White supremacists in Charlottesville weren’t just whistling ‘Dixie’
In a story published yesterday, I dug into the online chat room the organizers of the Unite the Right rally in Charlottesville, Virginia, used for planning. You can check out all of my findings here.
The TL;DR version is that, internally, the goal of the event was largely to provoke counterprotesters into violence, which Unite the Right organizers could then use to convert moderate, white conservatives to the cause. After a neo-Nazi allegedly drove a car into crowd of counterprotesters, they largely came to the realization that that wasn’t going to happen.
However, one interesting wrinkle from the chats had to do with their plans to engage in a group sing-a-long to the Confederate anthem “Dixie” while on the ground in Charlottesville. The thing is that most of the people didn’t know the words. “Dixie” isn’t an especially popular song in 2017 regardless, but they regularly joked that coordinating the song was tricky because so many people involved weren’t from the South.
The reason the event was held in Charlottesville’s Emancipation Park was to protest the city’s removal of a statue of Confederate Gen. Robert E. Lee. To the Unite the Right attendees, Lee’s statue didn’t really have much to do with the specific history of the Confederacy. Instead, it was a symbol of white supremacy that knew no geographic boundary.
While there’s a movement across the country to take down monuments to the Confederacy, there’s also been a push in the opposite direction, with new monuments sprouting up.
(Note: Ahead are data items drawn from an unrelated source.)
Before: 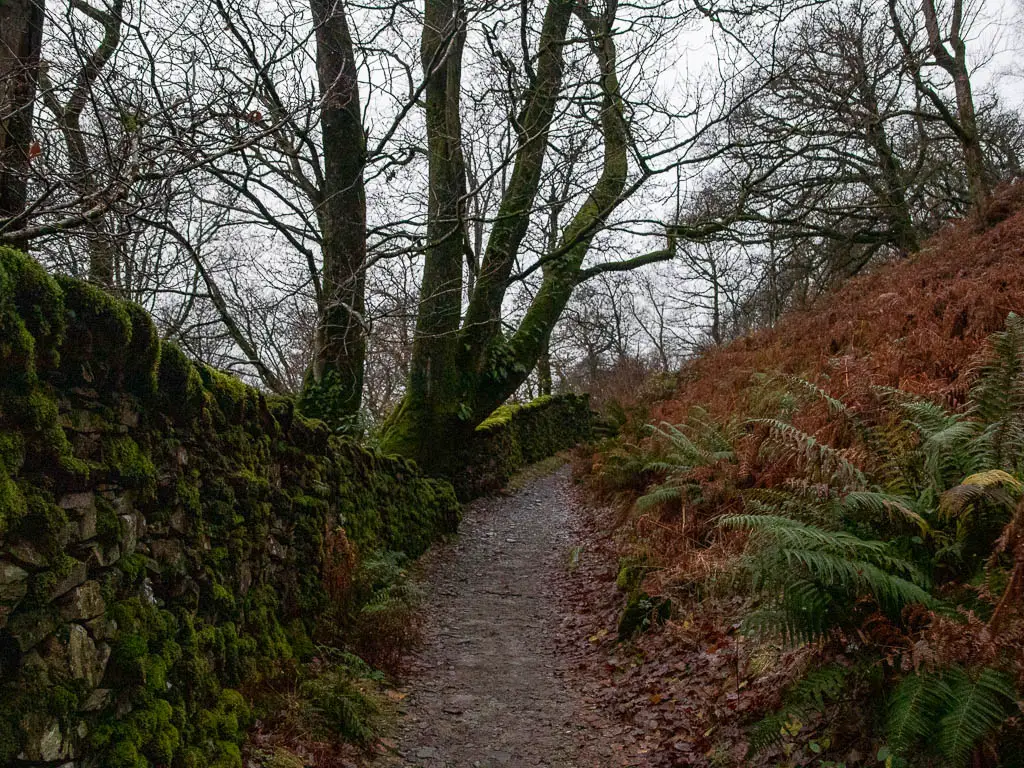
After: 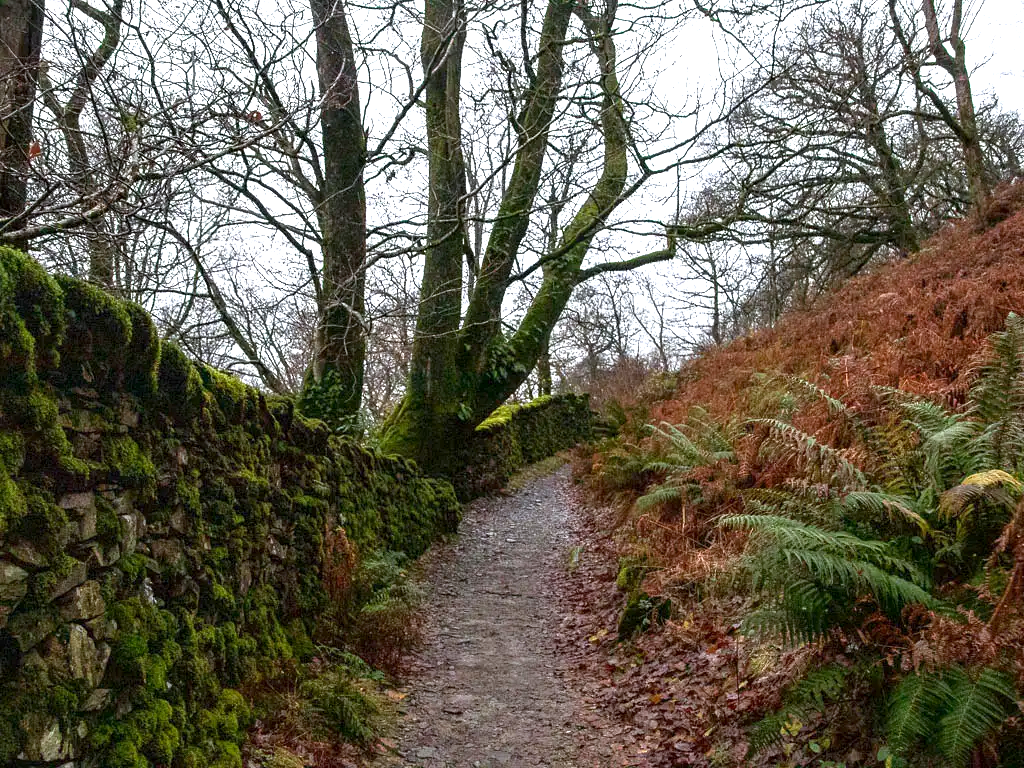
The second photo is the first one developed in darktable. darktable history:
white balance: red 0.98, blue 1.034
exposure: black level correction 0.001, exposure 1.116 EV, compensate highlight preservation false
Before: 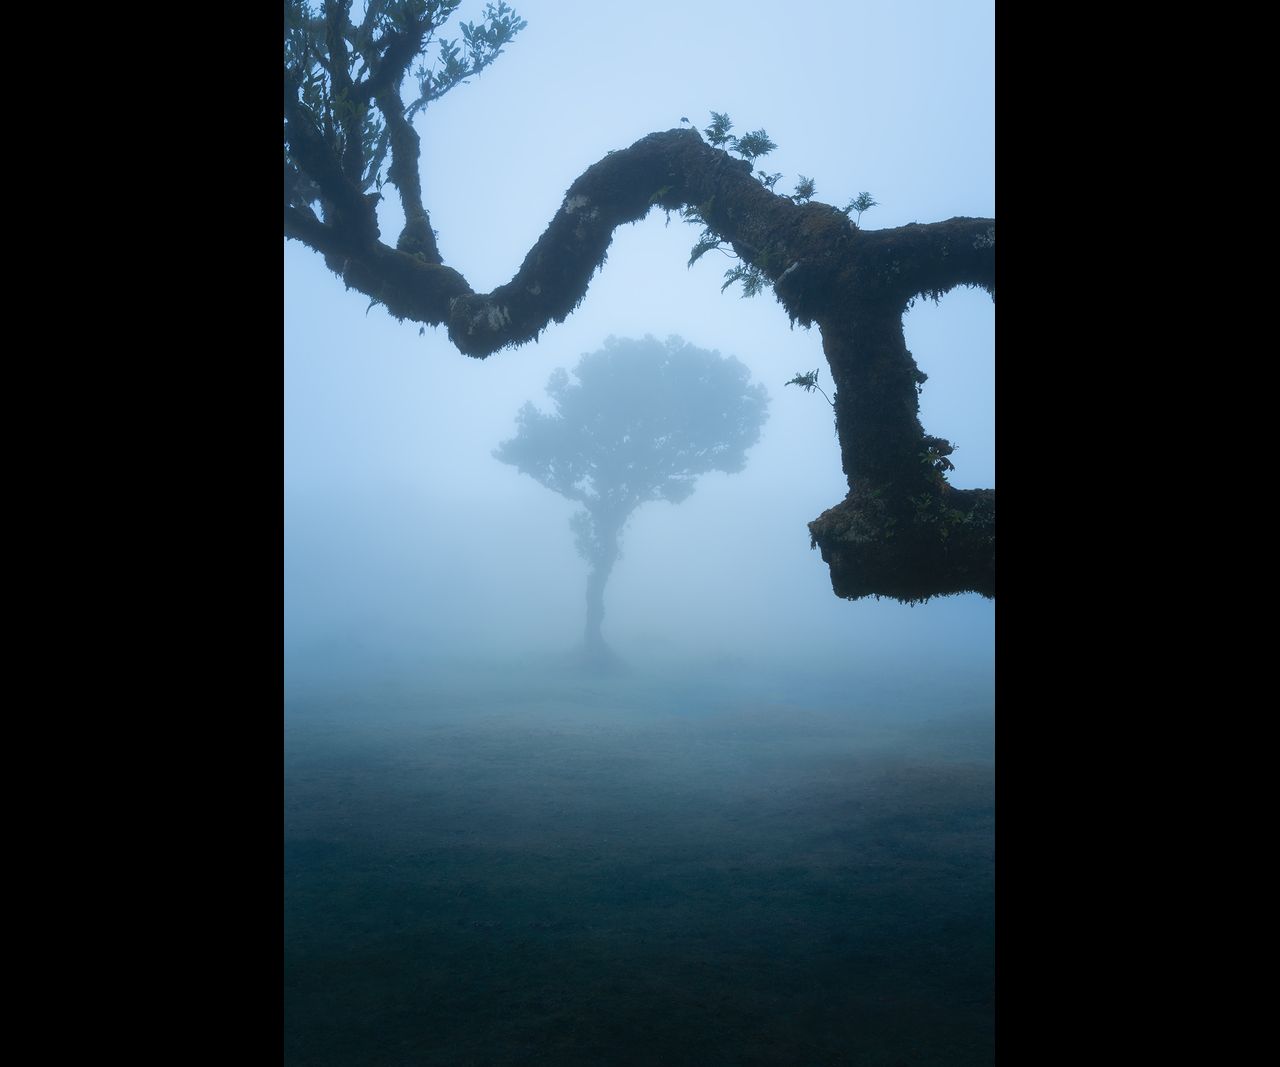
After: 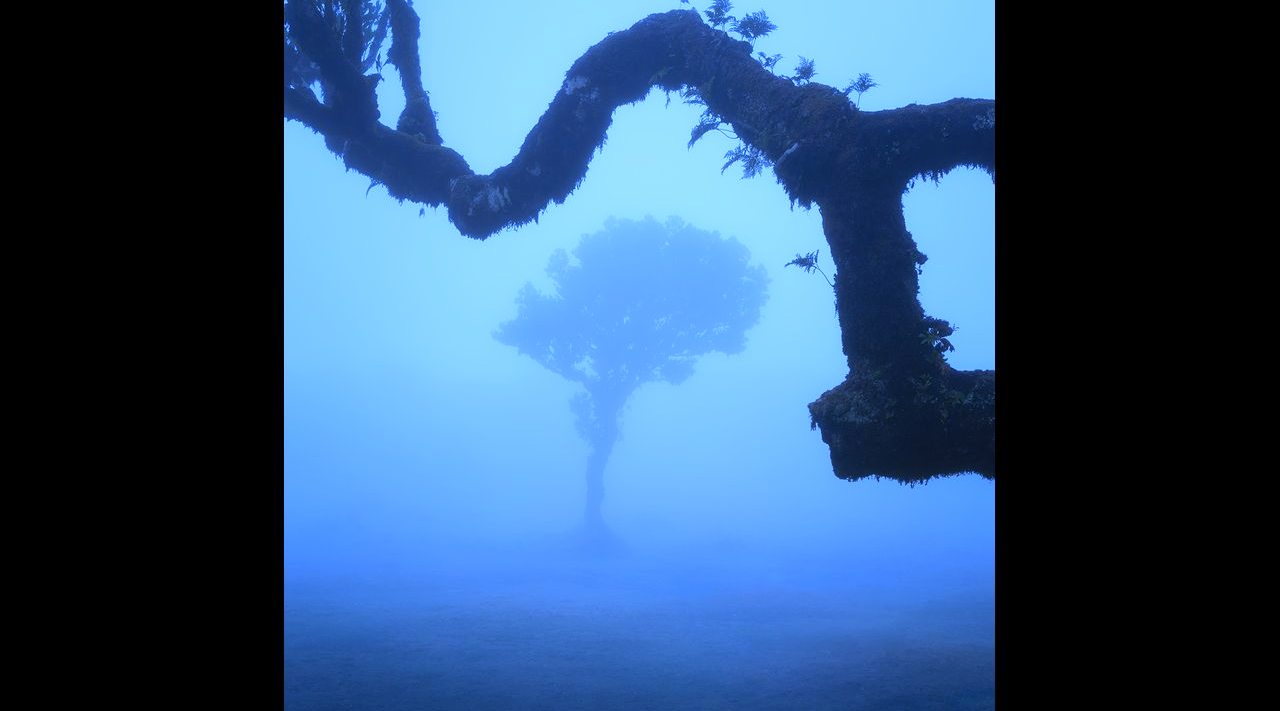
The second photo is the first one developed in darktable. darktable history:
white balance: red 0.766, blue 1.537
crop: top 11.166%, bottom 22.168%
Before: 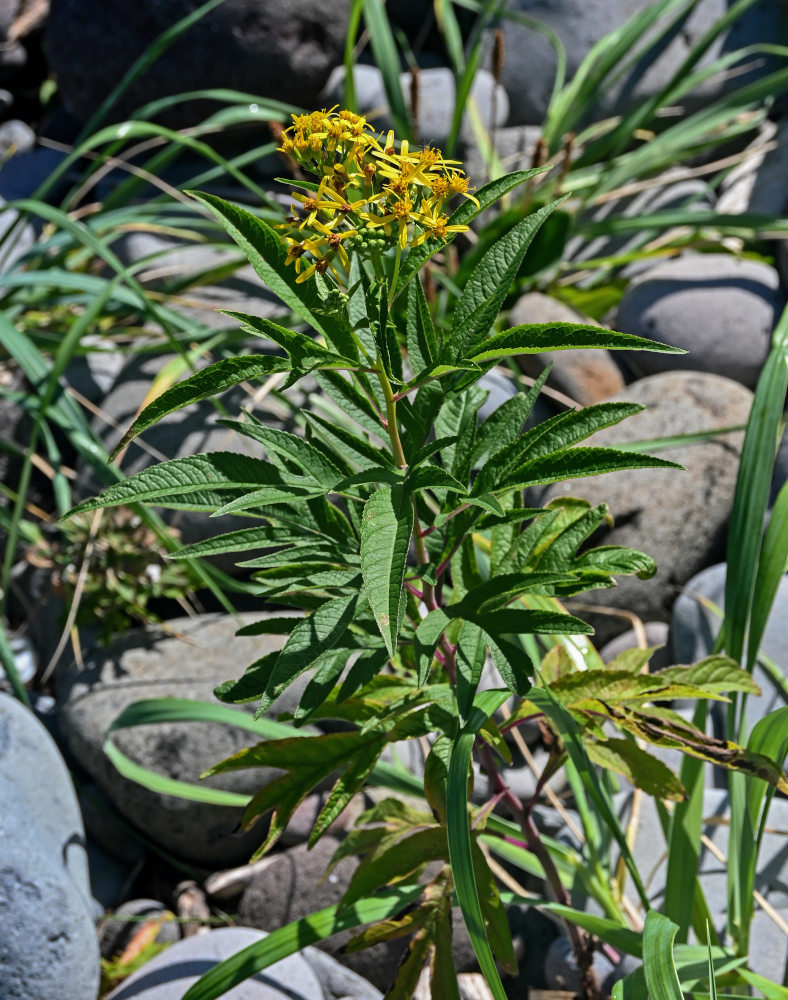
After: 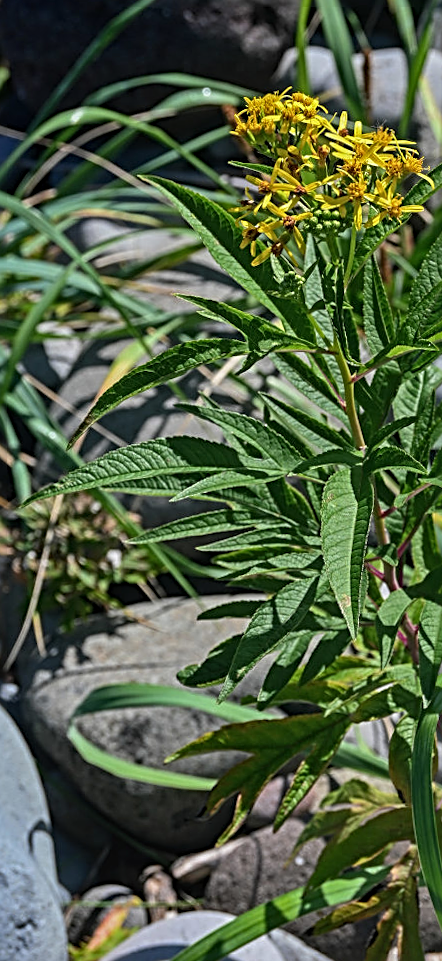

Recent months have seen new construction in places like Crenshaw County, Alabama, and the east Texas city of Orange.
The monument there will be at the intersection of Interstate 10 and Martin Luther King Jr. Drive.
Reclaiming a racist frog meme
When cartoonist Matt Furie created Pepe in 2005, making a political statement was the furthest thing from his mind. The green cartoon frog, which originally appeared in his Boy’s Club comic, had few interests outside of getting high, hanging out with his friends and pulling his pants all the way down to his ankles while peeing.
Pepe was eventually adopted as a symbol of online meme culture. From there, it evolved into a symbol of the alt-right, appearing in a popular meme about Hillary Clinton’s “basket of deplorables” comment. The image became so strongly identified with white supremacists that even the image alone, divorced from all other context, could be viewed as a racially tinged attack.
Horrified by his creation’s association with racism, Furie is fighting back. When author Eric Hauser adapted the meme into a children’s book with Islamophobic overtones, Furie took legal action on the grounds that the book violated his intellectual property.
Hauser, who was an assistant principal at a middle school in the Dallas suburb of Oak Point until controversy swirling around the book resulted in his resignation, insisted the book wasn’t intended to be promote bigotry. The book follows Pepe has he battles a bearded alligator named Alkah, whose minions look similar to women in full burkas.
This week, Furie reached a settlement with Hauser stopping all future sales of the self-published book and donating all proceeds, which amount to about $1,500, to the Center for American-Islamic Relations.
“Furie wants one thing to be clear: Pepe the Frog does not belong to the alt-right,” Furie’s lawyers wrote in a statement. “As this action shows, Furie will aggressively enforce his intellectual property, using legal action if necessary, to end the misappropriation of Pepe the Frog in any way that espouses racism, white supremacy, Islamophobia, anti-Semitism, Nazism, or any other form of hate. He will make sure that no one profits by using Pepe in alt-right propaganda – and particularly not by targeting children.”